Just last month, that man, Danny Heinrich, confessed to the crime and led authorities to Jacob’s remains. A memorial service held for the boy drew nearly 3,000 people.
The tragedy was a major milemarker not only for Minnesota, but for many Gen-Xers. In 2012, A Gen-Xer I know only as Justin sent me a guest post about the impact the abduction of Jacob Wetterling had on his life. Here is an excerpt:
At first, the changes were subtle. Parents would call us in earlier, ask us more questions, demand for “check-ins” every 30 minutes. Long bike trips to the Food N’ Fuel or to the city dam or to the video rental store were slowly phased out—there wasn’t enough time to get there and back.
Kids started getting more gifts from their parents: the new Zelda game, the huge grey box that was the new GameBoy, and my parents even bought me a Vic20 computer with games at a garage sale. Kids were invited to each other’s homes to play video games, to watch Fraggle Rock on HBO, and to eat Mac-N-Cheese or pizza rolls. We were inside, safe, secure, and video games slowly replaced games of tag or trips down to the creek.

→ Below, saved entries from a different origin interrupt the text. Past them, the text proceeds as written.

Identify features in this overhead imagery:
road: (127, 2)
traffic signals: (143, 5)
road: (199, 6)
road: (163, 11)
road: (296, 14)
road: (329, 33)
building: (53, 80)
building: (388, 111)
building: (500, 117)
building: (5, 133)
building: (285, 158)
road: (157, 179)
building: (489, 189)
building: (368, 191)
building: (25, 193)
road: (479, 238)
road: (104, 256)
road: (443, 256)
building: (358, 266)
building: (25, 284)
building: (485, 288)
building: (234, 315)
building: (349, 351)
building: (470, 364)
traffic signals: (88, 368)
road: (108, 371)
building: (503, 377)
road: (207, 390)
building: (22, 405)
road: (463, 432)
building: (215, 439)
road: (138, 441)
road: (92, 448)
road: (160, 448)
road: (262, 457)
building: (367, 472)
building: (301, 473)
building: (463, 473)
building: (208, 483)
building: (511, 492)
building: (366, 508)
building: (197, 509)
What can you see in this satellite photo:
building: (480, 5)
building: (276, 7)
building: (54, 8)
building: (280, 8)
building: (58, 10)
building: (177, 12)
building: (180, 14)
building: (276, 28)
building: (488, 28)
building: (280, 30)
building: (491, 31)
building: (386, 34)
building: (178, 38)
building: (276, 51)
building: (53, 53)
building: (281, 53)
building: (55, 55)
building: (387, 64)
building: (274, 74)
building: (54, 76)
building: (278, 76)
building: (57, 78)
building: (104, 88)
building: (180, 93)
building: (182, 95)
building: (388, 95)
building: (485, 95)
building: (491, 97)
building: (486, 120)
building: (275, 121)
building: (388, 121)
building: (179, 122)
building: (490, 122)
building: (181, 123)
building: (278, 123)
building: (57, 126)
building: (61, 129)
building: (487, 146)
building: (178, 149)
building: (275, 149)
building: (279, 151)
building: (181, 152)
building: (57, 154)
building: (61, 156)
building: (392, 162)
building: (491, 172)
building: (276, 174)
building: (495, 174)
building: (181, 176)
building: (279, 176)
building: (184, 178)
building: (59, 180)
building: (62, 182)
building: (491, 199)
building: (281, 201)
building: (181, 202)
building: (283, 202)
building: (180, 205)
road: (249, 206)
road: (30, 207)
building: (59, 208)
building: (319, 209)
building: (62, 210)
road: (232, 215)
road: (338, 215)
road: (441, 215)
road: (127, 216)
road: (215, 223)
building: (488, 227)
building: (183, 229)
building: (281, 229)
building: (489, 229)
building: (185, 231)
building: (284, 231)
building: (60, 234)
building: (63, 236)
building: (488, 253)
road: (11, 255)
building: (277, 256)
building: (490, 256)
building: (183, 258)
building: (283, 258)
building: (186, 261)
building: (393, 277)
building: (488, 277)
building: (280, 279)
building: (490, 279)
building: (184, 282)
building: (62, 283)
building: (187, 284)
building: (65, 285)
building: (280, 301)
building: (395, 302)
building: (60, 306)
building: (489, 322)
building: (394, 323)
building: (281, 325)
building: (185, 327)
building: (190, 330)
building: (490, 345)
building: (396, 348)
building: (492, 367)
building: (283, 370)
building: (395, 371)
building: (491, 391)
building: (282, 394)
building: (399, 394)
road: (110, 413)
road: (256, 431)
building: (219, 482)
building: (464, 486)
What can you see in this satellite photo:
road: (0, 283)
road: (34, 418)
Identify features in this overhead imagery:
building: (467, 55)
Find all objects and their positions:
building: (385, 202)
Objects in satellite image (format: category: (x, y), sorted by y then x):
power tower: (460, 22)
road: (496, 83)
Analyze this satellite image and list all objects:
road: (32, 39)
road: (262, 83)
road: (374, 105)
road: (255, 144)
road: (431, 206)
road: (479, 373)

Bubble Gum, Bubble Gum…As time passed and hope for finding Jacob dwindled, we couldn’t help but look out windows and see a different world.
In the years following the tragedy — nearly three decades — Patty and Jerry Wetterling have been active in creating and advancing the Jacob Wetterling Resource Center in honor of their son. They work to make communities safer for children. The organization promotes the 11 simple traits that Jacob valued, and it’s grown into a movement.
- Be fair
- Be kind
- Be understanding
- Be honest
- Be thankful
- Be a good sport
- Be a good friend
- Be joyful
- Be generous
- Be gentle with others
- Be positive
See the amazing ways this movement is already spreading.
Letter to Jacob Wetterling
On February 17, which would have been Jacob’s 38th birthday, his mother wrote a letter to her son. It read in part:
Birthdays are supposed to be about parties, hats and noisemakers, cake, ice cream, friends singing and making wishes but not yet. Not this year, again. How I wish to wrap my arms around you and hug you tight!
I want you to know that since you were stolen away from us, people everywhere have been searching, praying and hoping for your safety and for answers. Last fall, 26 years later, news of possible answers had your story as the number two news coverage in the region. That’s pretty amazing 26 years later. People care. There are more good people than bad in the world and people still hope.
My birthday wish is for you to come home. We need to find you. I have another wish for every child who is home safe today, that they will never have to endure abduction or sexual exploitation of any type. We are working just as hard on prevention as we are on searching because this is so wrong…so unfair. I remember how much it bothered you when things were unfair. Me too, it bothers me too.
I am hoping and praying that people will remember you on February 17 and we ask that everyone hug their kids a little tighter, tell them that they love them and take time to play a game or read books. My wish is also that parents will support agencies that help to find our missing kids and help other victims…
And once again today, February 17, we will light our candles, fix your favorite foods and cake, and thank God for the gift of you.
We love you Jacob and we’ll never stop searching for you!